Removing the -gpu=deepcopy does not change the behavior. I don’t understand why not being allocated would be an issue for the declare create since I thought allocating memory was a core functionality of that directive. Is that enough to rule out that it’s related at all? Would setting any NV_ACC_DEBUG variables be potentially helpful at all?

I suppose the deepcopy feature can be buggy, but usually any bugs I’ve encountered show up when I try to update or copyin the derived type and I’ll receive a runtime bug saying “encountered unexpected name” (going off memory) and dump the present table.

I’ll experiment with removing some of the declare statements, as maybe one of the more complicated one is causing issues.

Thanks for the ideas

It’s very possible that you’re encountering a bug, so if you are able to pull together a reproducing, I can report it to our team.

Well after lots of commenting out of things, I can get past the device init and run into an expected failure when transferring data. Hopefully I can trace it to a specific variable and/or kernel for simple re-factoring.

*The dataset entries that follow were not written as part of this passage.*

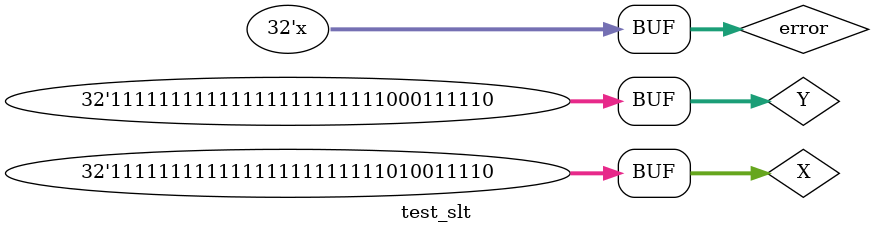
<source format=v>
`timescale 1ns / 1ps


module test_slt;

	// Inputs
	reg signed [31:0] X;
	reg signed [31:0] Y;

	// Outputs
	wire signed [31:0] Z;

	// Instantiate the Unit Under Test (UUT)
	slt_operator uut (
		.X(X), 
		.Y(Y), 
		.Z(Z)
	);
	integer error = 0;
	initial begin
		// Initialize Inputs
		X = 0;
		Y = 0;

		// Wait 100 ns for global reset to finish
		#100;
        
		// Add stimulus here
		X = 32'd354;	//expect 1
		Y = 32'd450;
		#10;
		
		Y = 32'd204;	// expect 0
		#10;
		
		X = ~X + 1;	//expect 1
		#10;
		
		Y = ~Y + 1;	//expect 1
		#10;
		
		Y = 32'd450;	//expect 0
		Y = ~Y + 1;
		#10;

	end
	always @(X, Y) begin
		#3;
		if((Y > X) && (Z != 1)) begin
			$display("ERROR: X = %d, Y = %d, out = %d", X, Y, Z);
			error = error +1;
		end
		if((Y < X) && (Z == 1)) begin
			$display("ERROR: X = %d, Y = %d, out = %d", X, Y, Z);
			error = error +1;
		end
	end
      
endmodule


</source>
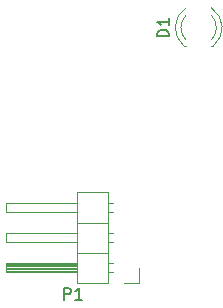
<source format=gbr>
G04 #@! TF.FileFunction,Legend,Top*
%FSLAX46Y46*%
G04 Gerber Fmt 4.6, Leading zero omitted, Abs format (unit mm)*
G04 Created by KiCad (PCBNEW 4.0.2-stable) date 6/22/2017 3:16:27 PM*
%MOMM*%
G01*
G04 APERTURE LIST*
%ADD10C,0.100000*%
%ADD11C,0.120000*%
%ADD12C,0.150000*%
G04 APERTURE END LIST*
D10*
D11*
X157671392Y-99927665D02*
G75*
G03X157514484Y-103160000I1078608J-1672335D01*
G01*
X159828608Y-99927665D02*
G75*
G02X159985516Y-103160000I-1078608J-1672335D01*
G01*
X157670163Y-100558870D02*
G75*
G03X157670000Y-102640961I1079837J-1041130D01*
G01*
X159829837Y-100558870D02*
G75*
G02X159830000Y-102640961I-1079837J-1041130D01*
G01*
X157514000Y-103160000D02*
X157670000Y-103160000D01*
X159830000Y-103160000D02*
X159986000Y-103160000D01*
X151060000Y-123250000D02*
X151060000Y-120650000D01*
X151060000Y-120650000D02*
X148440000Y-120650000D01*
X148440000Y-120650000D02*
X148440000Y-123250000D01*
X148440000Y-123250000D02*
X151060000Y-123250000D01*
X148440000Y-122300000D02*
X148440000Y-121540000D01*
X148440000Y-121540000D02*
X142440000Y-121540000D01*
X142440000Y-121540000D02*
X142440000Y-122300000D01*
X142440000Y-122300000D02*
X148440000Y-122300000D01*
X151490000Y-122300000D02*
X151060000Y-122300000D01*
X151490000Y-121540000D02*
X151060000Y-121540000D01*
X148440000Y-122180000D02*
X142440000Y-122180000D01*
X148440000Y-122060000D02*
X142440000Y-122060000D01*
X148440000Y-121940000D02*
X142440000Y-121940000D01*
X148440000Y-121820000D02*
X142440000Y-121820000D01*
X148440000Y-121700000D02*
X142440000Y-121700000D01*
X148440000Y-121580000D02*
X142440000Y-121580000D01*
X151060000Y-120650000D02*
X151060000Y-118110000D01*
X151060000Y-118110000D02*
X148440000Y-118110000D01*
X148440000Y-118110000D02*
X148440000Y-120650000D01*
X148440000Y-120650000D02*
X151060000Y-120650000D01*
X148440000Y-119760000D02*
X148440000Y-119000000D01*
X148440000Y-119000000D02*
X142440000Y-119000000D01*
X142440000Y-119000000D02*
X142440000Y-119760000D01*
X142440000Y-119760000D02*
X148440000Y-119760000D01*
X151490000Y-119760000D02*
X151060000Y-119760000D01*
X151490000Y-119000000D02*
X151060000Y-119000000D01*
X151060000Y-118110000D02*
X151060000Y-115510000D01*
X151060000Y-115510000D02*
X148440000Y-115510000D01*
X148440000Y-115510000D02*
X148440000Y-118110000D01*
X148440000Y-118110000D02*
X151060000Y-118110000D01*
X148440000Y-117220000D02*
X148440000Y-116460000D01*
X148440000Y-116460000D02*
X142440000Y-116460000D01*
X142440000Y-116460000D02*
X142440000Y-117220000D01*
X142440000Y-117220000D02*
X148440000Y-117220000D01*
X151490000Y-117220000D02*
X151060000Y-117220000D01*
X151490000Y-116460000D02*
X151060000Y-116460000D01*
X153670000Y-121920000D02*
X153670000Y-123190000D01*
X153670000Y-123190000D02*
X152400000Y-123190000D01*
D12*
X156242381Y-102338095D02*
X155242381Y-102338095D01*
X155242381Y-102100000D01*
X155290000Y-101957142D01*
X155385238Y-101861904D01*
X155480476Y-101814285D01*
X155670952Y-101766666D01*
X155813810Y-101766666D01*
X156004286Y-101814285D01*
X156099524Y-101861904D01*
X156194762Y-101957142D01*
X156242381Y-102100000D01*
X156242381Y-102338095D01*
X156242381Y-100814285D02*
X156242381Y-101385714D01*
X156242381Y-101100000D02*
X155242381Y-101100000D01*
X155385238Y-101195238D01*
X155480476Y-101290476D01*
X155528095Y-101385714D01*
X147346905Y-124642381D02*
X147346905Y-123642381D01*
X147727858Y-123642381D01*
X147823096Y-123690000D01*
X147870715Y-123737619D01*
X147918334Y-123832857D01*
X147918334Y-123975714D01*
X147870715Y-124070952D01*
X147823096Y-124118571D01*
X147727858Y-124166190D01*
X147346905Y-124166190D01*
X148870715Y-124642381D02*
X148299286Y-124642381D01*
X148585000Y-124642381D02*
X148585000Y-123642381D01*
X148489762Y-123785238D01*
X148394524Y-123880476D01*
X148299286Y-123928095D01*
M02*

</source>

As far as bug reporting, this is on a machine (ppc64le) that is going away middle of November and it’s an older compiler version (23.9), so I’m not going to invest a lot of time into refactoring/debugging as it doesn’t appear to be an issue on other machines. We just wanted some more profiling data using a different dataset while we can.

Thanks for talking this through with me and giving me a concrete place to start.